Plan C — DAG + Handler Registry + Observability (310-c-dag-handler-registry.md)

What

  1. Handler registry: each job_type registers a handler function. csv_ingest, api_ingest, factor_ingest, emission_recalc, module_emission_recalc, unit_sync, aggregation (Plan D).
  2. Unified run_job(job_id) runner: single dispatch path. Reads job, claims it (Plan A), looks up handler by job_type, executes with the dual-session pattern, fires next_job chains via asyncio.create_task.
  3. Observability: started_at / finished_at columns. Documented dashboard query for throughput / duration / failure rate per job_type.

What it fixes

  • Ad-hoc pipeline wiring → one registry, one runner
  • No way to see pipeline duration → started_at / finished_at + dashboard SQL
  • Plan B's _enqueue_stale_recalculations → folded into a generic chain_job(parent, child) helper used by every handler

Plan D — Bulk Path Pure Async (310-d-pipeline-responsibility-split.md)

What

Make the bulk path (Path 2) fully respect the one-writer-per-table rule:

  • Bulk ingest jobs (csv_ingest, api_ingest, factor_ingest) write data_entries only. They no longer compute emissions inline. They chain to emission_recalc.
  • emission_recalc job writes data_entry_emissions only. It chains to aggregation.
  • aggregation job writes carbon_reports.stats only. With dedup so N concurrent recalcs for the same module produce one aggregation job.

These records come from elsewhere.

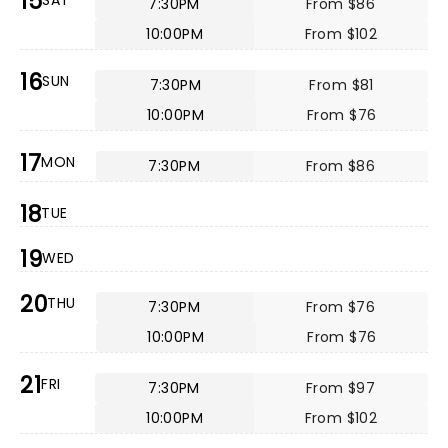
15
SAT
7:30PM
From $86
10:00PM
From $102
16
SUN
7:30PM
From $81
10:00PM
From $76
17
MON
7:30PM
From $86
18
TUE
19
WED
20
THU
7:30PM
From $76
10:00PM
From $76
21
FRI
7:30PM
From $97
10:00PM
From $102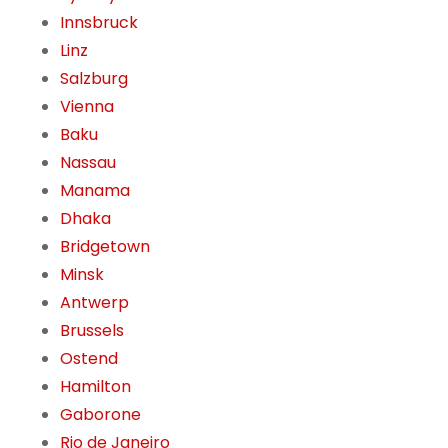
Innsbruck
Linz
Salzburg
Vienna
Baku
Nassau
Manama
Dhaka
Bridgetown
Minsk
Antwerp
Brussels
Ostend
Hamilton
Gaborone
Rio de Janeiro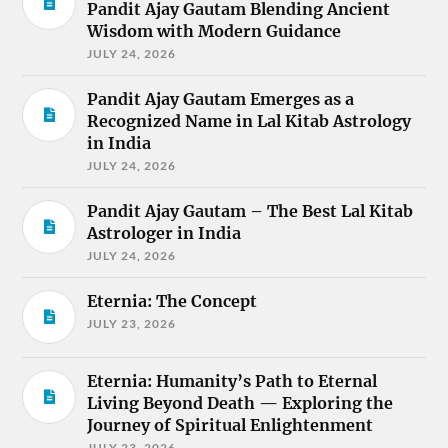
Pandit Ajay Gautam Blending Ancient
Wisdom with Modern Guidance
JULY 24, 2026
Pandit Ajay Gautam Emerges as a
Recognized Name in Lal Kitab Astrology
in India
JULY 24, 2026
Pandit Ajay Gautam – The Best Lal Kitab
Astrologer in India
JULY 24, 2026
Eternia: The Concept
JULY 23, 2026
Eternia: Humanity’s Path to Eternal
Living Beyond Death — Exploring the
Journey of Spiritual Enlightenment
JULY 23, 2026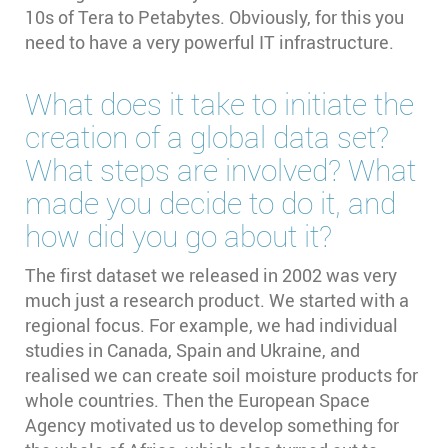
10s of Tera to Petabytes. Obviously, for this you
need to have a very powerful IT infrastructure.
What does it take to initiate the
creation of a global data set?
What steps are involved? What
made you decide to do it, and
how did you go about it?
The first dataset we released in 2002 was very
much just a research product. We started with a
regional focus. For example, we had individual
studies in Canada, Spain and Ukraine, and
realised we can create soil moisture products for
whole countries. Then the European Space
Agency motivated us to develop something for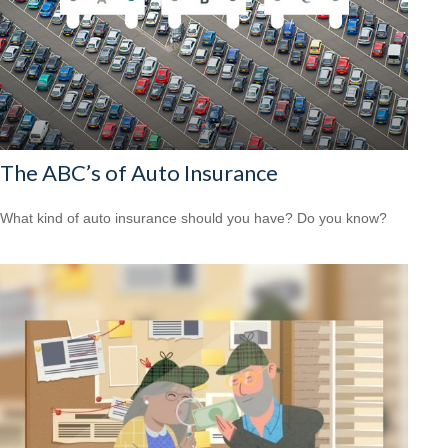
The ABC’s of Auto Insurance
What kind of auto insurance should you have? Do you know?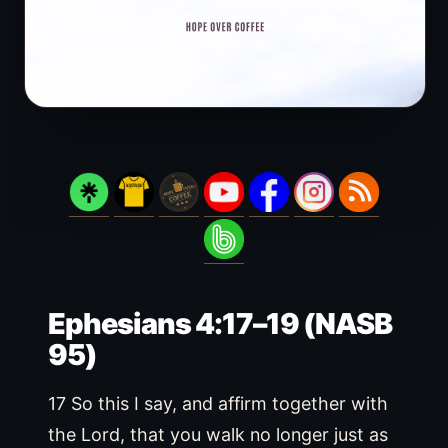
Ephesians 4:17–19 (NASB
95)
17 So this I say, and affirm together with
the Lord, that you walk no longer just as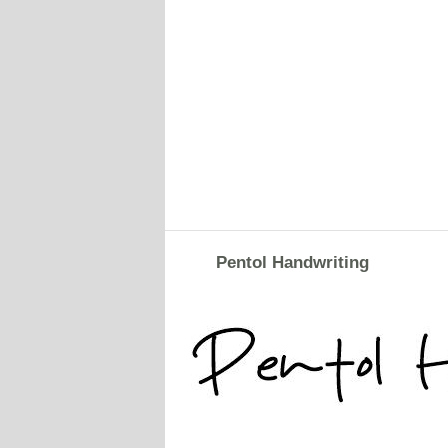
Pentol Handwriting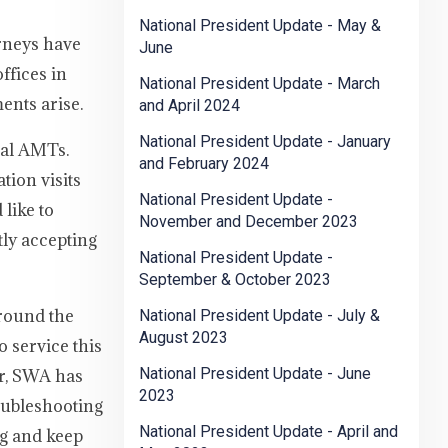
National President Update - May &
rneys have
June
ffices in
National President Update - March
ents arise.
and April 2024
National President Update - January
nal AMTs.
and February 2024
ion visits
National President Update -
like to
November and December 2023
tly accepting
National President Update -
September & October 2023
around the
National President Update - July &
August 2023
o service this
National President Update - June
er, SWA has
2023
oubleshooting
National President Update - April and
ng and keep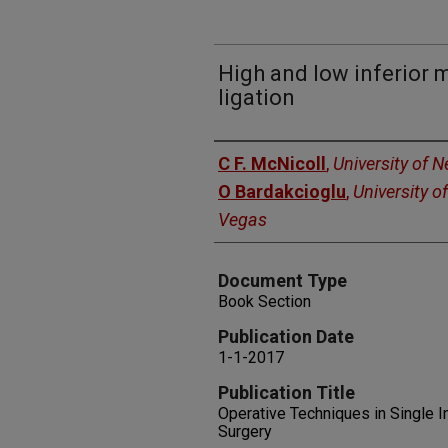
High and low inferior 
ligation
Authors
C F. McNicoll
,
University of 
O Bardakcioglu
,
University o
Vegas
Document Type
Book Section
Publication Date
1-1-2017
Publication Title
Operative Techniques in Single I
Surgery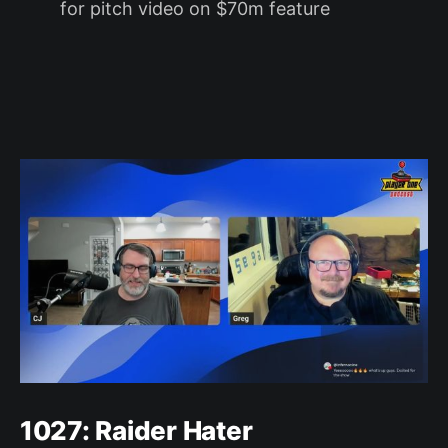
for pitch video on $70m feature
1027: Raider Hater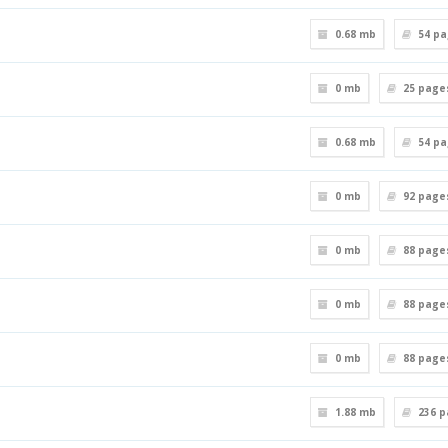
0.68 mb
54
pa
0 mb
25
page
0.68 mb
54
pa
0 mb
92
page
0 mb
88
page
0 mb
88
page
0 mb
88
page
1.88 mb
236
p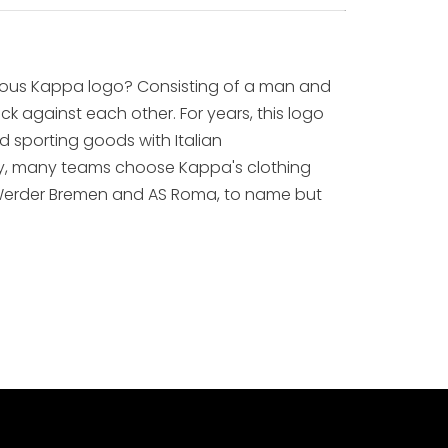
ous Kappa logo? Consisting of a man and
 against each other. For years, this logo
 sporting goods with Italian
lly, many teams choose Kappa's clothing
m, Werder Bremen and AS Roma, to name but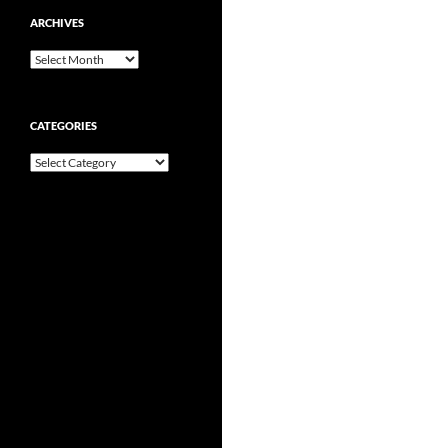
ARCHIVES
Archives
CATEGORIES
Categories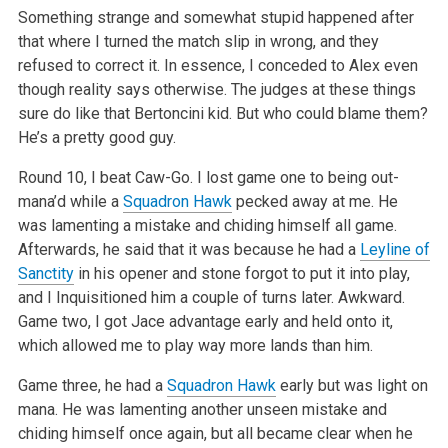
Something strange and somewhat stupid happened after
that where I turned the match slip in wrong, and they
refused to correct it. In essence, I
conceded to Alex even
though reality says otherwise. The judges at these things
sure do like that Bertoncini kid. But who could blame them?
He’s a
pretty good guy.
Round 10, I beat Caw-Go. I lost game one to being out-
mana’d while a
Squadron Hawk
pecked away at me. He
was lamenting a mistake and chiding himself
all game.
Afterwards, he said that it was because he had a
Leyline of
Sanctity
in his opener and stone forgot to put it into play,
and I Inquisitioned
him a couple of turns later. Awkward.
Game two, I got Jace advantage early and held onto it,
which allowed me to play way more lands than him.
Game three, he had a
Squadron Hawk
early but was light on
mana. He was lamenting another unseen mistake and
chiding himself once again, but all became
clear when he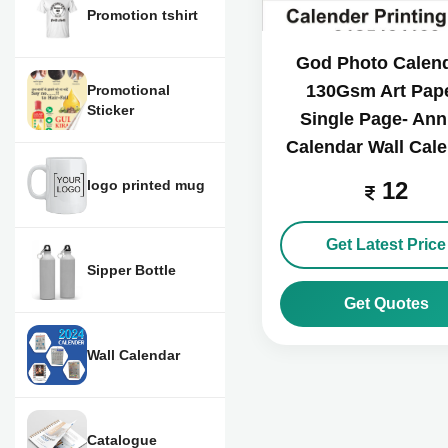
Promotion tshirt
God Photo Calend
130Gsm Art Pape
Promotional
Sticker
Single Page- Ann
Calendar Wall Cal
logo printed mug
12
Get Latest Price
Sipper Bottle
Get Quotes
Wall Calendar
Catalogue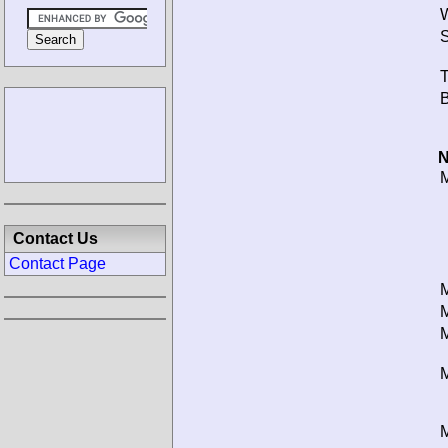
W
S
T
B
N
M
Contact Us
Contact Page
M
M
M
M
M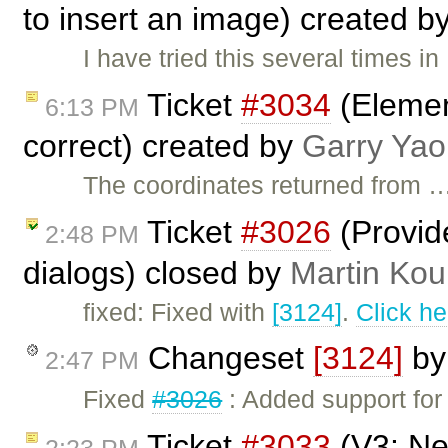
to insert an image) created b
I have tried this several times i
Ticket
#3034
(Elemen
6:13 PM
correct) created by
Garry Yao
The coordinates returned from 
Ticket
#3026
(Provid
2:48 PM
dialogs) closed by
Martin Kou
fixed: Fixed with
[3124]
.
Click he
Changeset
[3124]
b
2:47 PM
Fixed
#3026
: Added support for
Ticket
#3033
(V3: Ne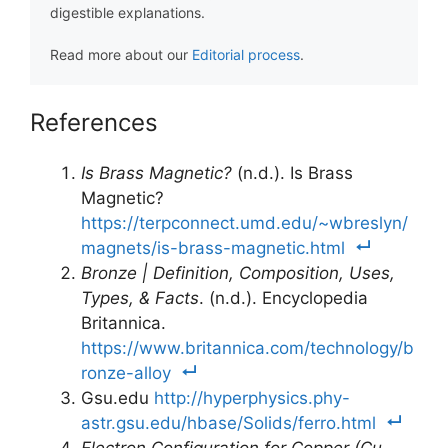
digestible explanations.
Read more about our
Editorial process
.
References
Is Brass Magnetic?
(n.d.). Is Brass
Magnetic?
https://terpconnect.umd.edu/~wbreslyn/
magnets/is-brass-magnetic.html
Bronze | Definition, Composition, Uses,
Types, & Facts
. (n.d.). Encyclopedia
Britannica.
https://www.britannica.com/technology/b
ronze-alloy
Gsu.edu
http://hyperphysics.phy-
astr.gsu.edu/hbase/Solids/ferro.html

Path 1 (interactive UI) is unchanged. This plan makes that an explicit, documented design choice — not a violation.

What it fixes

  • Bulk-path race conditions on carbon_reports.stats → eliminated
  • Long-running emission compute holding ingest transaction locks → split into separate jobs
  • Frontend stale-stats UX after CSV upload → spec'd ("Recalculating..." badge per module while pipeline runs)

Cross-cutting: testing strategy

Plan A's claim race must be tested with real Postgres, not mocked. The plan adds an integration test that fires two concurrent claim_job calls against a real DB and asserts exactly one wins. Without this, we ship pod-safety code without proving it works under contention.

Cross-cutting: batching (deferred to a future plan)

The reflexion doc recommends 1k–5k row batches for CSV ingest and 50–200 entry batches for emissions. None of A–D delivers this. As data volume grows, single-transaction iterations will hold long locks. Track as a follow-up — implementation depends on Plan D's job split landing first.